The soon-to-be-ex-president can’t really do anything on his phone anymore. After egging on his supporters who sieged the U.S. Capitol on Wednesday in an attack that killed five, Donald Trump has been banned for life from Twitter, and his pages have been temporarily or indefinitely suspended from platforms including Facebook, Instagram, YouTube, Snapchat, and TikTok.
The reckoning that has come for Trump’s online pastimes is now making its way to his favorite recreational activity. On Sunday night, the Professional Golfers’ Association of America announced that its board of directors had voted to move the 2022 PGA Championship from Trump National Golf Club in Bedminster, New Jersey, to a new location as a consequence of the Capitol insurrection. Holding the tournament at the Trump links in Bedminster would be “detrimental” to the PGA’s reputation, said the organization’s president, Jim Richerson. A second rebuke came hours later when the R&A, the U.K.’s elite organizer of golf tournaments, announced it would not consider Trump’s Turnberry resort in Scotland for the British Open for the “foreseeable future,” despite the club’s historic ties to the circuit.

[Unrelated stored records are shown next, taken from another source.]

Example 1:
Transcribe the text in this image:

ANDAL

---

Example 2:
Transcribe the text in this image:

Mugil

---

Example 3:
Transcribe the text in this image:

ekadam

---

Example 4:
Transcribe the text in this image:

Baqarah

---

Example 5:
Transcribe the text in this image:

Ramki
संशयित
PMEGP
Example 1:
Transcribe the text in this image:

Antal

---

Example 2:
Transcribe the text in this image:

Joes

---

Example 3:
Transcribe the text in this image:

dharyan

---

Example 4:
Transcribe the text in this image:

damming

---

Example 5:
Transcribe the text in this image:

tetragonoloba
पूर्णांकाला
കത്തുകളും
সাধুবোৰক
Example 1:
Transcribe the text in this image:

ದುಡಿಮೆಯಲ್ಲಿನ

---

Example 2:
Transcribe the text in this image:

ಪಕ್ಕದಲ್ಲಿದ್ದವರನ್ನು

Although the president has remained exceptionally quiet in the wake of the crisis — he reportedly hasn’t even spoken with Vice-President Mike Pence since Wednesday — his business did manage to respond to one of the crises enveloping the nation. In a statement, the Trump Organization decried the PGA for its “breach of a binding contract” and said it was “incredibly disappointed” in the move. Trump himself appears to be taking it quite hard too:
Trump and the PGA Tour have had disagreements before: During his campaign in 2015 and 2016, events were relocated from the Trump National Golf Club Los Angeles and the Trump National Doral resort in Florida in the wake of his comments about Mexican immigrants. But with his $900 million in loans coming due in the next four years, becoming a pariah to pro golf will impact one of Trump’s somewhat-functional businesses.

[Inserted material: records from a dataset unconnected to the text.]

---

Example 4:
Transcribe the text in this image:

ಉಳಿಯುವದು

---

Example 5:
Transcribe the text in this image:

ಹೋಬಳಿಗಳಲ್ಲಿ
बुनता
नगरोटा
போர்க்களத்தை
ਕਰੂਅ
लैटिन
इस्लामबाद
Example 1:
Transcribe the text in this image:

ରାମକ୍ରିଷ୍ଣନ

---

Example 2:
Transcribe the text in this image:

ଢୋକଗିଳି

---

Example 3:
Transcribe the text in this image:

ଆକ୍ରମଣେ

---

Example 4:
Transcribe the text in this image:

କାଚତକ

The president will never be fully ostracized from the game he loves: He
owns 17 courses around the world in a sport that is synonymous with business types and the conservative elite — and that includes John Daly among its greats. But the executive who has awarded the Presidential Medal of Freedom to four golfers may soon have to leave his own courses to artificially lower his handicap on outings with pros, or expect to further open his courses to the “low-class” supporters who still favor him.